-- Extract provided start --
Not only photographer dependent, but time dependent. Film, for example. does not have a very high S/N, yet people seemed happy with it. Then when digital came along, some people didn't like digital because they couldn't see grain (noise)! Film never gets above a S/N of about 60 to 80, and that is in the highlights. In middle gray, it is typically below 20, and just gets worse from there. So with film, many protions of images had S/N < about 1, but suddenly that is no longer acceptable. For example, this page shows that a 1DII has higher S/N in middle gray and lower at ISO 1600 than Fuji Velvia ISO 50:
http://www.clarkvision.com/articles/...gnal.to.noise/
(the portion less than 10,000 on the horizontal axis on Figure 1).

Also, when you have lots of pixels (which we do now with 12+ megapixel cameras), your eye integrates signal and you can see image detail well below S/N = 1. In fact, you can see image detail below S/N <0.1, just not fine detail. There are many such examples on this page:
http://www.clarkvision.com/articles/...t.photography/
The S/N per pixel is listed for many examples. Clearly S/n < few is not acceptable for beautiful pleasing images, but does have a place in things like science and surveillance photography, or to show an interesting effect, like your hand making luminescence in one of the bio-bays in Puerto Rico (I did that with a 5DII and 20 mm f/2.8 lens).

Roger

[Emil Martinec]

So a SNR of 16 (linear) is required for acceptable IQ? The normal definition of dynamic range as used in camera analysis does not make much sense since as you suggest an acceptable minimum SNR is required to have acceptable IQ. But acceptable IQ seems to be photographer dependent. Basically the maximum dynamic range given a meaningful definition of acceptable IQ will require a certain SNR which will be photon shot noise limited and therefore depend on maximum well capacity and not so much on read noise.

You will note that I was careful to state that the SNR 16 was Chas' criterion based on his statement that he thought the (usable) range of the 1D4 was about 7 stops. Different people have different standards.

The engineering definition used in camera analysis is fine, so long as you know what it is telling you; and it has the advantage of being an objective, quantitative standard. One simply has to realize that the useful range will be less, and how much less depends on how picky you are.

As to whether shot noise is the determining factor, one can answer that based on the curves. When the SNR is shot noise limited, the SNR rises 3dB for every stop increase in signal (doubling of linear tonal level of the raw data). When the read noise comes into play, the SNR curve bends down and starts to drop 6dB per stop when totally read noise dominated; this is why the curve is steeper at low signal. So one can see whether read noise is an issue at some particular ISO if for your particular standard for minimum acceptable SNR, the curve has steepened into the read noise portion by that point.

For comparison purposes, here is the Canon 1D3 again:


and here is the Nikon D3x:


Notice how much flatter the D3x curve is at the lower reaches; the Sony Exmor sensor it uses has a massively parallel readout (one ADC per sensor column), with much better low ISO DR. It doesn't matter so much if your SNR criterion is 16:1 or more, but if it's 8:1 or better the D3x has as much as a stop more of low ISO DR per pixel (not that I think that the per pixel criterion is necessarily the right one; it depends on the application).
-- Extract provided end --
§ **Short exercise 1**
Rewrite the stretch of the records from the start through the line containing "collector number: 718", changing "locality" to "site" and leaving everything else the same.
The records below have no connection to the forum thread above.
-- Material to process start --
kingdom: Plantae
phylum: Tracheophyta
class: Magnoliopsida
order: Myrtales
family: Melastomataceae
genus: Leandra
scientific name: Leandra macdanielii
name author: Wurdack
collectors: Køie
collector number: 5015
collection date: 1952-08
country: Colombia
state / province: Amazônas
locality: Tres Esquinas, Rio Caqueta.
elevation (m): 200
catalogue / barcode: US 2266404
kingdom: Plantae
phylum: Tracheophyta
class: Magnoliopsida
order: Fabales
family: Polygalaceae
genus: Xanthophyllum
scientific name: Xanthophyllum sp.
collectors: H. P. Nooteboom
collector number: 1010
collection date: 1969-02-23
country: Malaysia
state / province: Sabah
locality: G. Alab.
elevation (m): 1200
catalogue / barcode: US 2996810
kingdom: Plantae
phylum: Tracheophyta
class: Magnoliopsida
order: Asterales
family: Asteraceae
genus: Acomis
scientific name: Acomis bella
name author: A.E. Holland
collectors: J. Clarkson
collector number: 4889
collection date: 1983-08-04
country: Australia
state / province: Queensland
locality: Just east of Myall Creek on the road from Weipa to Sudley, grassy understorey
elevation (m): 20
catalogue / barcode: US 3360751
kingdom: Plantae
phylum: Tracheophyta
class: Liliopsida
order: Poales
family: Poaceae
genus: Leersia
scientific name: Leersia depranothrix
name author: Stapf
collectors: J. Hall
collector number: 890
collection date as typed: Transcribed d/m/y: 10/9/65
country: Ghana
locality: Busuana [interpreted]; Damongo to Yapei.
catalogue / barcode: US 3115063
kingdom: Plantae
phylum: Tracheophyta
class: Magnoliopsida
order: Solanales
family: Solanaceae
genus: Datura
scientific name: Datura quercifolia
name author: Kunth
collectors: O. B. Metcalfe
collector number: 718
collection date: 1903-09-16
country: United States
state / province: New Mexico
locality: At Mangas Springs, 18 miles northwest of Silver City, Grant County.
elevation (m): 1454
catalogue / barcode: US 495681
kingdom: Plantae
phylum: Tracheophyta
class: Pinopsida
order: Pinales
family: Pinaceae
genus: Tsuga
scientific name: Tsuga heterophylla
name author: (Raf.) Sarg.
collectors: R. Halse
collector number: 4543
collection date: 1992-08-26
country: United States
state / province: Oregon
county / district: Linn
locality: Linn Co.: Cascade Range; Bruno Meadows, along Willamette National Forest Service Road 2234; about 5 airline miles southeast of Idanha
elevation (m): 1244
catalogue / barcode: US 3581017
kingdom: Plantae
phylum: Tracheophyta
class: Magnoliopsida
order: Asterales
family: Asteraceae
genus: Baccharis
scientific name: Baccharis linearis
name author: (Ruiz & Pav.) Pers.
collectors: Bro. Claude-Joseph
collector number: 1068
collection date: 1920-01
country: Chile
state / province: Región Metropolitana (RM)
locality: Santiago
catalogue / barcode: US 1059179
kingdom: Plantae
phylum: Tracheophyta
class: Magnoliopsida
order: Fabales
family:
-- Material to process end --
§ **Short exercise 2**
In the forum thread, how much does the SNR rise for each stop increase in signal when it is shot noise limited?

§ **Right answer 1**
kingdom: Plantae
phylum: Tracheophyta
class: Magnoliopsida
order: Myrtales
family: Melastomataceae
genus: Leandra
scientific name: Leandra macdanielii
name author: Wurdack
collectors: Køie
collector number: 5015
collection date: 1952-08
country: Colombia
state / province: Amazônas
site: Tres Esquinas, Rio Caqueta.
elevation (m): 200
catalogue / barcode: US 2266404
kingdom: Plantae
phylum: Tracheophyta
class: Magnoliopsida
order: Fabales
family: Polygalaceae
genus: Xanthophyllum
scientific name: Xanthophyllum sp.
collectors: H. P. Nooteboom
collector number: 1010
collection date: 1969-02-23
country: Malaysia
state / province: Sabah
site: G. Alab.
elevation (m): 1200
catalogue / barcode: US 2996810
kingdom: Plantae
phylum: Tracheophyta
class: Magnoliopsida
order: Asterales
family: Asteraceae
genus: Acomis
scientific name: Acomis bella
name author: A.E. Holland
collectors: J. Clarkson
collector number: 4889
collection date: 1983-08-04
country: Australia
state / province: Queensland
site: Just east of Myall Creek on the road from Weipa to Sudley, grassy understorey
elevation (m): 20
catalogue / barcode: US 3360751
kingdom: Plantae
phylum: Tracheophyta
class: Liliopsida
order: Poales
family: Poaceae
genus: Leersia
scientific name: Leersia depranothrix
name author: Stapf
collectors: J. Hall
collector number: 890
collection date as typed: Transcribed d/m/y: 10/9/65
country: Ghana
site: Busuana [interpreted]; Damongo to Yapei.
catalogue / barcode: US 3115063
kingdom: Plantae
phylum: Tracheophyta
class: Magnoliopsida
order: Solanales
family: Solanaceae
genus: Datura
scientific name: Datura quercifolia
name author: Kunth
collectors: O. B. Metcalfe
collector number: 718

§ **Right answer 2**
3dB per stop.